Faith in Social Action

Read full article here (University of Cambridge Research News)
Read more about Social Action in an Age of Austerity

An event in Cambridge this Tuesday explores the effect of economic austerity on faith-based communities and initiatives around the country.

The Centre of Islamic Studies at the University of Cambridge and the Woolf Institute are organising the workshop which brings together community activists, academic experts and policy makers.

The academics are interested in finding out not just how community organisations around the UK are faring in austerity Britain, but how they are changing to meet new demands and whether faith-based organisations are playing new roles within their communities.

The focus of the event is faith-based social action groups – from different Christian, Muslim and Jewish constituencies – that either meet basic welfare needs, support youth and children, or promote social and economic development. Participants will explore the role that faith plays in motivating and shaping social action in these areas across different parts of the country.

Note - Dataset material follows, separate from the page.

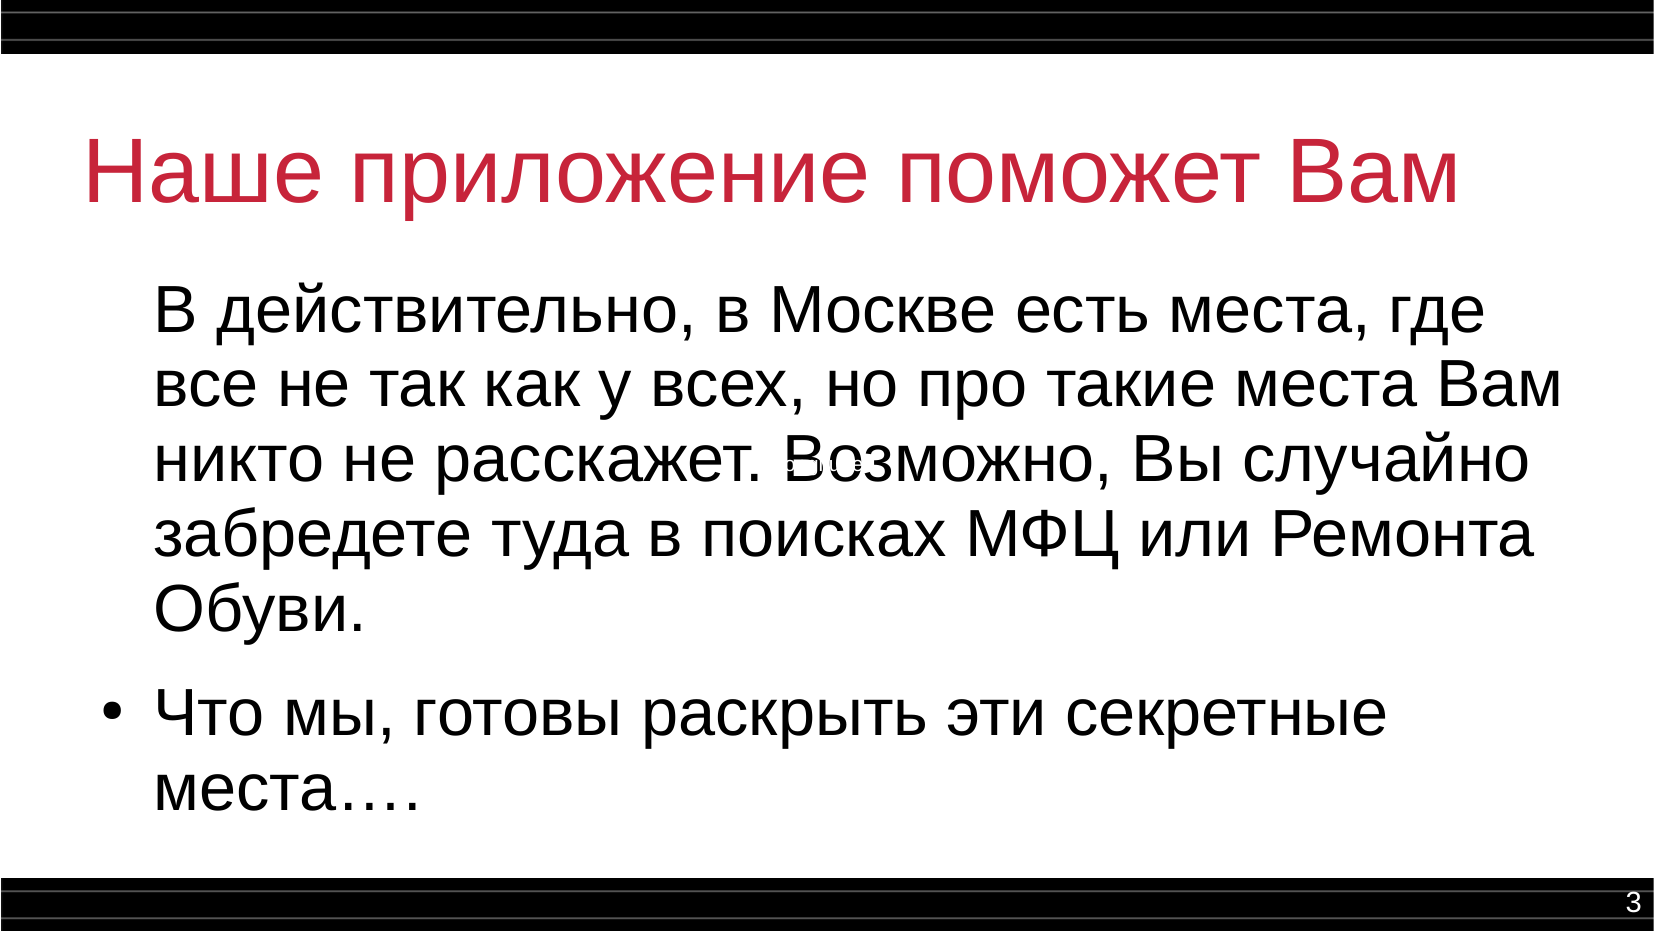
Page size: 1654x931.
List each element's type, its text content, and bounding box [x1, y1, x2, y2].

Much of the community sector, faith-based or not, is faced with a “double whammy” – not only do many of these organisations struggle to maintain their services in the current financial climate, but they are also trying to meet higher levels of demand and more complex needs within their communities.

But the result is not all doom and gloom. Dr Shana Cohen, Deputy Director of the Woolf Institute and co-organiser of the workshop, said: “Times are tough for the community sector and there is no substitute for proper funding. But many community organisations are incredibly resourceful. There are, for example, cases of innovative cooperation between mosques, church food banks and Jewish community organisations in order to meet local needs. These cases rarely make the headlines but may be reshaping the face of local communities”.

The organisers also want to explore questions like whether austerity is changing the way that people express their faith and religious identity, and whether it is having an impact on the relations between and beyond faith-communities.

Dr Paul Anderson, Assistant Director of the Centre of Islamic Studies and co-organiser of the event, said: “We are interested in finding out whether people are ‘doing community’ in new ways in a climate of austerity. Is this leading to a new approach to faith-based identity or community in British cities?”

The workshop is being held in association with Faith-Based Regeneration Network, a community development organisation. It is the first stage in a phased project which will include a publicly available report, the creation of a network of academics and practitioners, and a bid for more in-depth research into the effects of austerity on community and faith within Britain.